The expansion, he said, marks “a new era for TAG Heuer,” that builds its history of watchmaking (145 years), innovation in sports timings (especially motor racing) and, more recently (since 1970) involvement with filmmaking and film stars.
Supporting the brand expansion is its 2005 ad campaign, also unveiled Tuesday. Photographed by world-renowned photographer Patrick Demarchelier, it features four sports and fashion-oriented “brand ambassadors”—international gold champion Tiger Woods, tennis star Maria Sharapova and, new this year, race car champion Jeff Gordon, and movie star Uma Thurman. All will be involved not only in “visual marketing” and promotions, but also provide input for new watches.
The use of Sharapova and Thurman, especially, underscores the brand’s expansion from “sports-inspired to sports, fashion and glamour-directed” and its added focus on fashionable luxury watches specifically for women, said LaLonde. New watches for women include redesigns of its Link collection and a diamond version of its popular Formula 1 chronograph. Signature collections for Thurman, Sharapova, and Gordon (joining Wood’s) will be added this year and next. Also in the works—more new products, at higher price points, in the iconic Carrera collection and a “tennis watch” for Shaparova, probably similar to the “golf watch,” which Tiger Woods helped design.
“With our new [ad] campaign and new product collections, we are strengthening our position as a leasing luxury watch that is equally appealing to men as to women,” said LaLonde.
The new ad campaign, with the slogan “What Are You Made Of,” will launch with billboards in late February and in magazines in March. It is the most expensive ad campaign in the brand’s history, said LaLonde. He declined to give a specific figure, but said that it’s “in double digits” over 2003’s advertising budget.
In addition, TAG Heuer will do more direct marketing and is also working on an “Internet strategy to communicated directly to the college community,
There won’t be any expansion of distribution, though. “We want to build business in the existing our points of sales,” LaLonde said. The brand has about 1,100 U.S. outlets.

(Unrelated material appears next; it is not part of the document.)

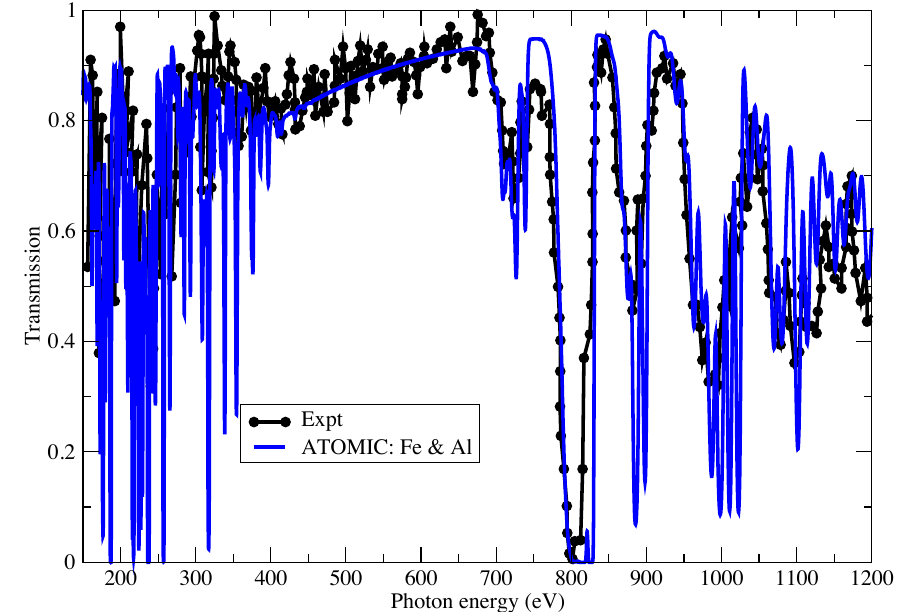
Figure 1. The transmission of Fe and Al as measured by Zhang et al. [29]. We compare the experimental data to ATOMIC calculations at a temperature of 72 eV and a mass density of 6 mg/cm 3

TAG Heuer’s planned expansion in the women’s watches builds on its recent successes, especially its record year in 2004. In addition to critical kudos for its innovative Monaco 69 watch and V4 mechanical movement, and being named official timekeeper of the Indianapolis 500 motor races, TAG Heuer’s sales grew 35% in 2004 (a new record) and, says LaLonde, it became “the second largest luxury watch company in the United States.” Its two best-selling watches, significantly, were both women’s watches—its 2000 diamond dial model and the diamond version of its redesigned Link collection. That indicates “there’s a huge, untapped potential for TAG Heuer in the United States in the women’s [luxury watch] market,” he said.